New York Man Pleads Guilty To Theft Of Government Property And Money Laundering In Stolen Identity Refund Fraud Scheme
BOSTON – A New York man pleaded guilty today to theft of government property and money laundering in connection with a scheme to cash U.S. Treasury tax refund checks fraudulently obtained using the stolen identities of Puerto Rican residents.
Odalis Castillo-Lopez, 41, a citizen of the Dominican Republic and legal permanent U.S. resident, pleaded guilty before U.S. District Court Chief Judge Patti B. Saris to theft of government property and money laundering. According to the documents filed in the case, the criminal conduct involved the attempted negotiation of U.S. Treasury income tax refund checks obtained in the name of stolen identities.

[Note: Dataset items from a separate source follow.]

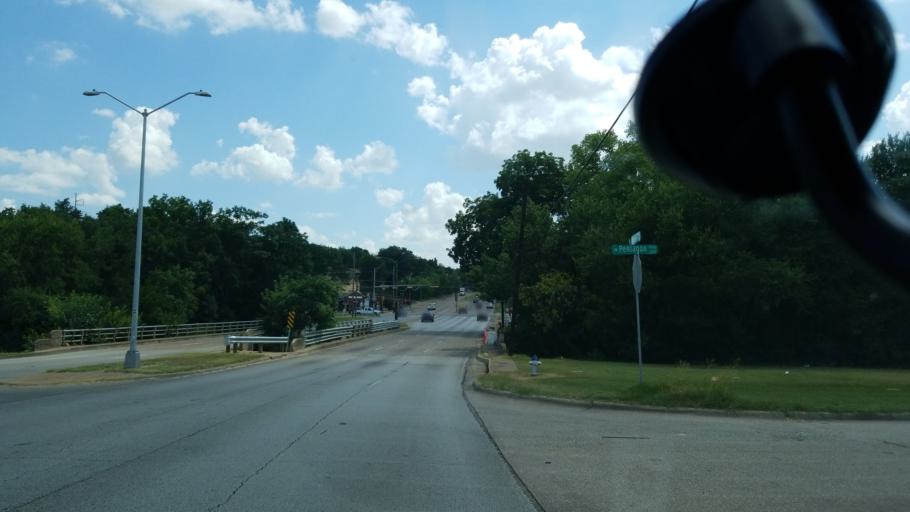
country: US
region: Texas
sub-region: Dallas County
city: Cockrell Hill
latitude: 32.7071
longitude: -96.8745
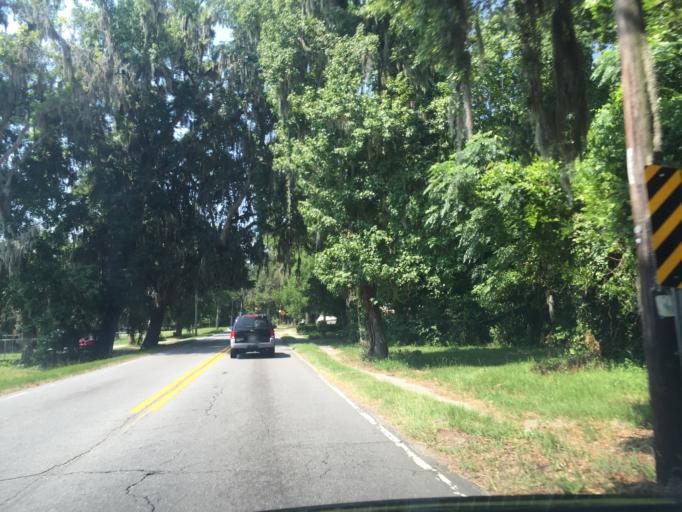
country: US
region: Georgia
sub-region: Chatham County
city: Montgomery
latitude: 31.9698
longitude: -81.1339
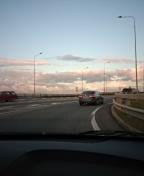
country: RU
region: Moskovskaya
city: Ostrovtsy
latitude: 55.5677
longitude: 38.0388
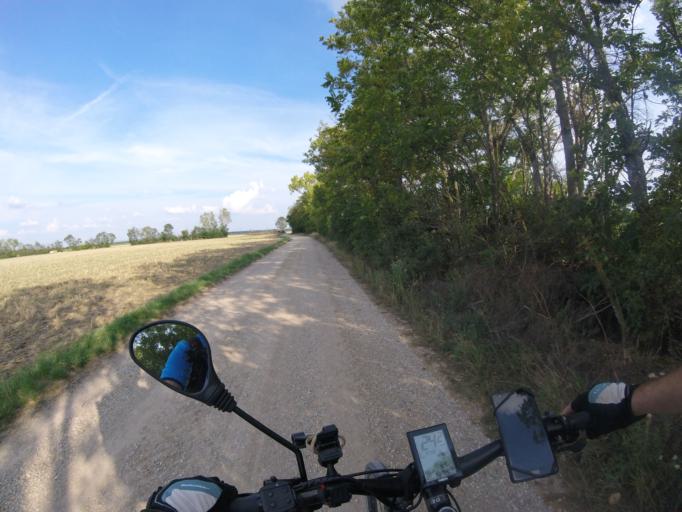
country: AT
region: Lower Austria
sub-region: Politischer Bezirk Baden
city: Trumau
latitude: 47.9872
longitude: 16.3461
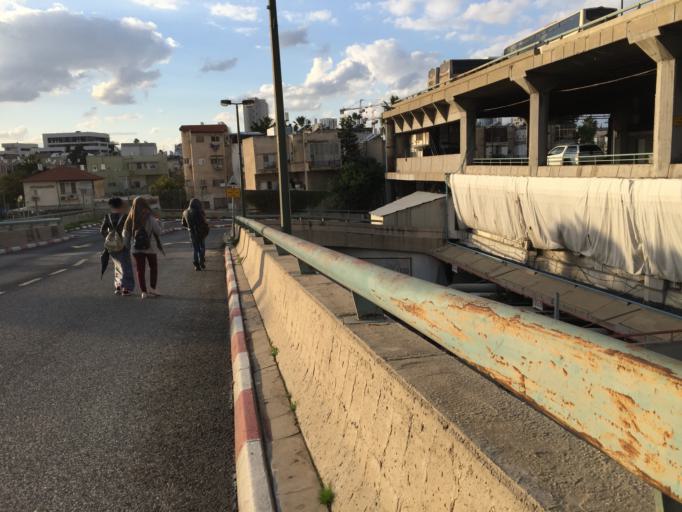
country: IL
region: Tel Aviv
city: Tel Aviv
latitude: 32.0556
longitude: 34.7787
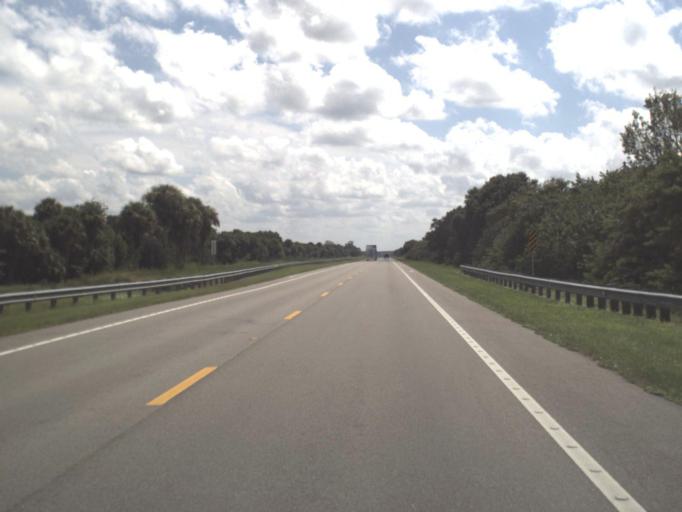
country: US
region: Florida
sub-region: Collier County
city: Immokalee
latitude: 26.3895
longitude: -81.3764
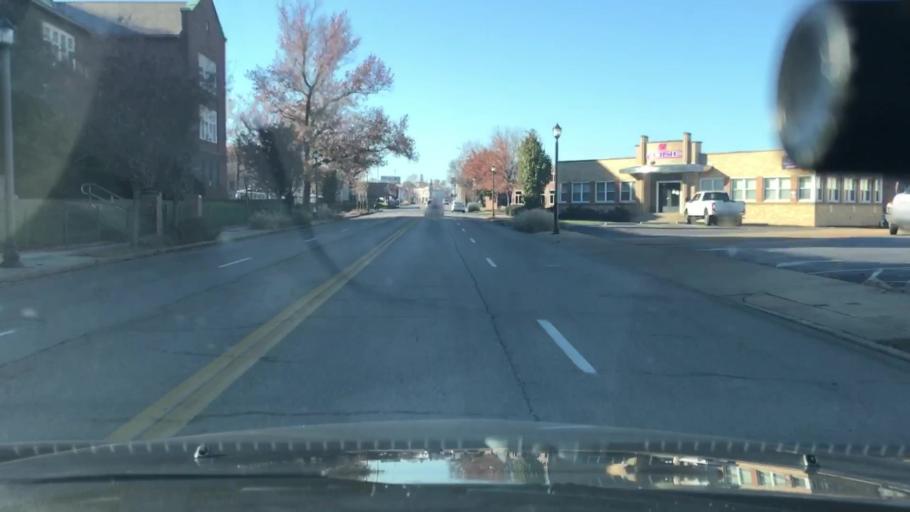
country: US
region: Missouri
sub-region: Saint Louis County
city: Richmond Heights
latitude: 38.6158
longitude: -90.2634
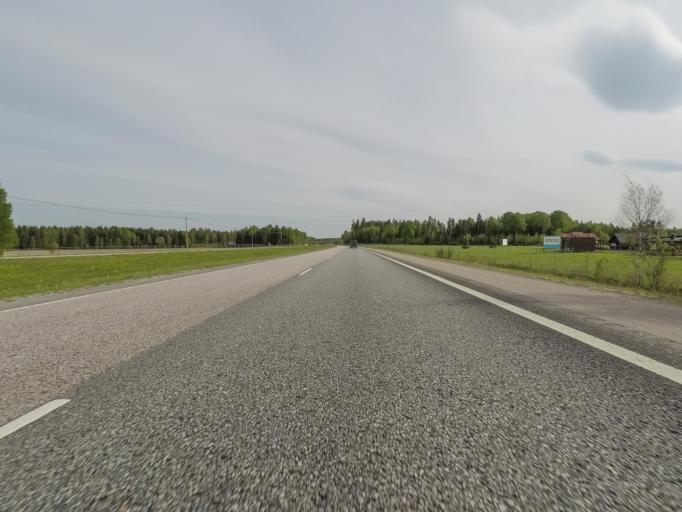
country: FI
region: Uusimaa
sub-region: Helsinki
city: Nurmijaervi
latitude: 60.4800
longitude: 24.8488
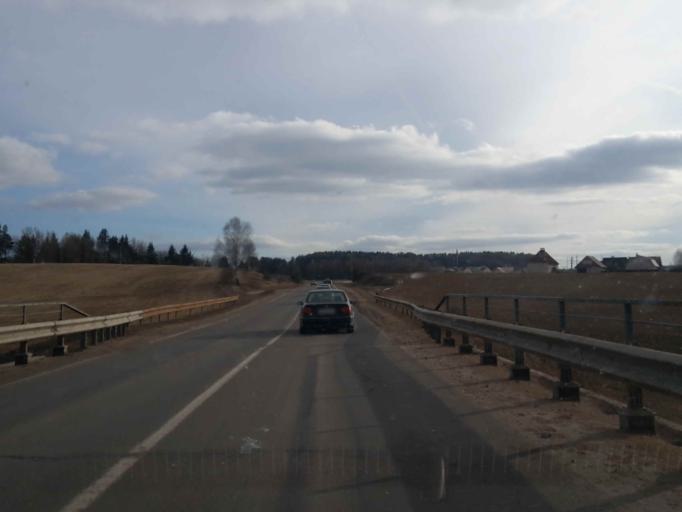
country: BY
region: Minsk
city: Bal'shavik
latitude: 54.0361
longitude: 27.5609
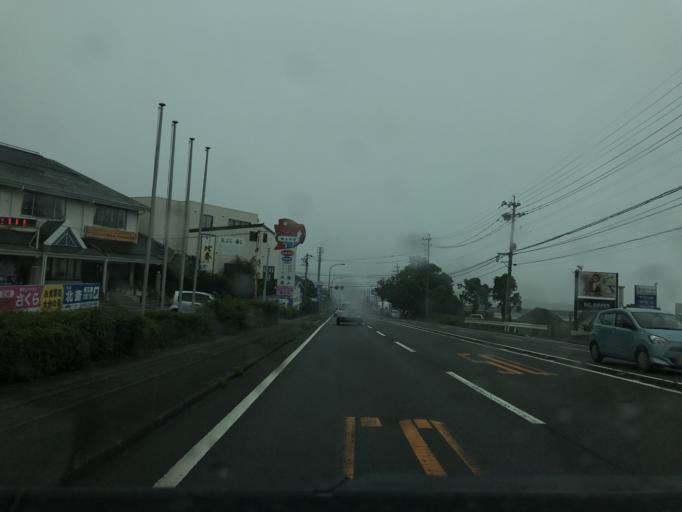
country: JP
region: Oita
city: Beppu
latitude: 33.3017
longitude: 131.4613
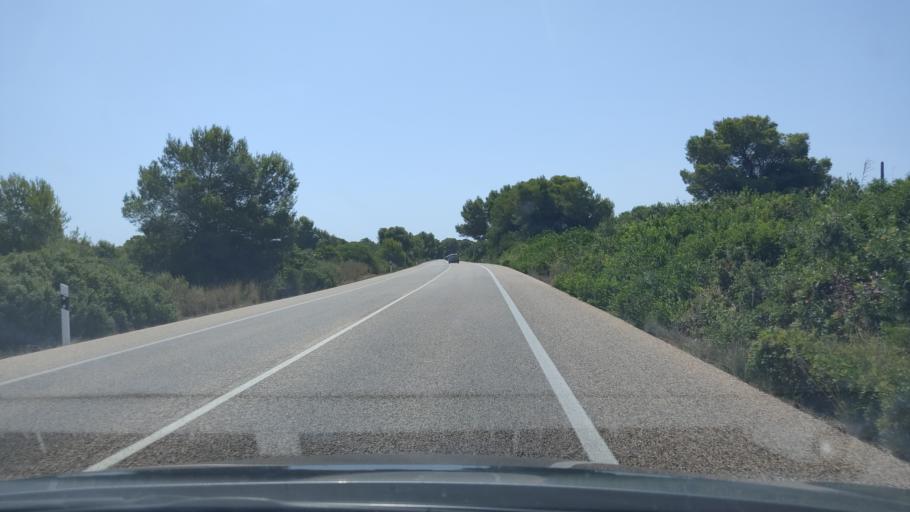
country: ES
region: Valencia
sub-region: Provincia de Valencia
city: Sollana
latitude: 39.3335
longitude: -0.3143
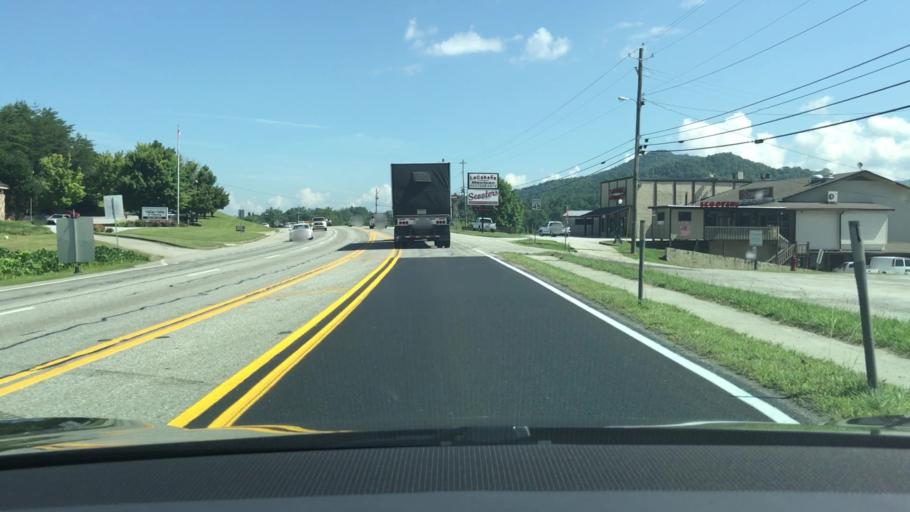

For the theft of government property charge, the statutory maximum penalty is 10 years in prison and a fine of up to $250,000. The statutory maximum penalty for the money laundering charge is 20 years in prison and a fine of up to $500,000. Chief Judge Saris scheduled sentencing for May 30 at 9:30 a.m.
United States Attorney Carmen M. Ortiz; Kathryn Keneally, Assistant Attorney General for Tax Division; William Offord, Special Agent in Charge of U.S. Internal Revenue Service Criminal Investigations; Bruce M. Foucart, Special Agent in Charge of ICE’s Homeland Security Investigations in Boston; and Steven D. Ricciardi, Special Agent in Charge of U.S. Secret Service in Boston made the announcement today. Senior Litigation Counsel Corey J. Smith of the Justice Department’s Tax Division is prosecuting the case.